Page-level text extractions:

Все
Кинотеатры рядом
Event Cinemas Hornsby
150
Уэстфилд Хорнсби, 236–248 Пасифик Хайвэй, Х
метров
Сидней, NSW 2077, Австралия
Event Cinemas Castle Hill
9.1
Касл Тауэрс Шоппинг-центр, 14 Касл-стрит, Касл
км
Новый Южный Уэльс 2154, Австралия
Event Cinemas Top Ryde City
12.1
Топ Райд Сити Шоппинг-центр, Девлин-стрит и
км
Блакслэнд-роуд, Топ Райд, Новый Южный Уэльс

EXERCISE PROMPT:
Nothing should be dropped. Retype each line above as it is.

SOLUTION TO THIS EXERCISE:
Все
Кинотеатры рядом
Event Cinemas Hornsby
150
Уэстфилд Хорнсби, 236–248 Пасифик Хайвэй, Х
метров
Сидней, NSW 2077, Австралия
Event Cinemas Castle Hill
9.1
Касл Тауэрс Шоппинг-центр, 14 Касл-стрит, Касл
км
Новый Южный Уэльс 2154, Австралия
Event Cinemas Top Ryde City
12.1
Топ Райд Сити Шоппинг-центр, Девлин-стрит и
км
Блакслэнд-роуд, Топ Райд, Новый Южный Уэльс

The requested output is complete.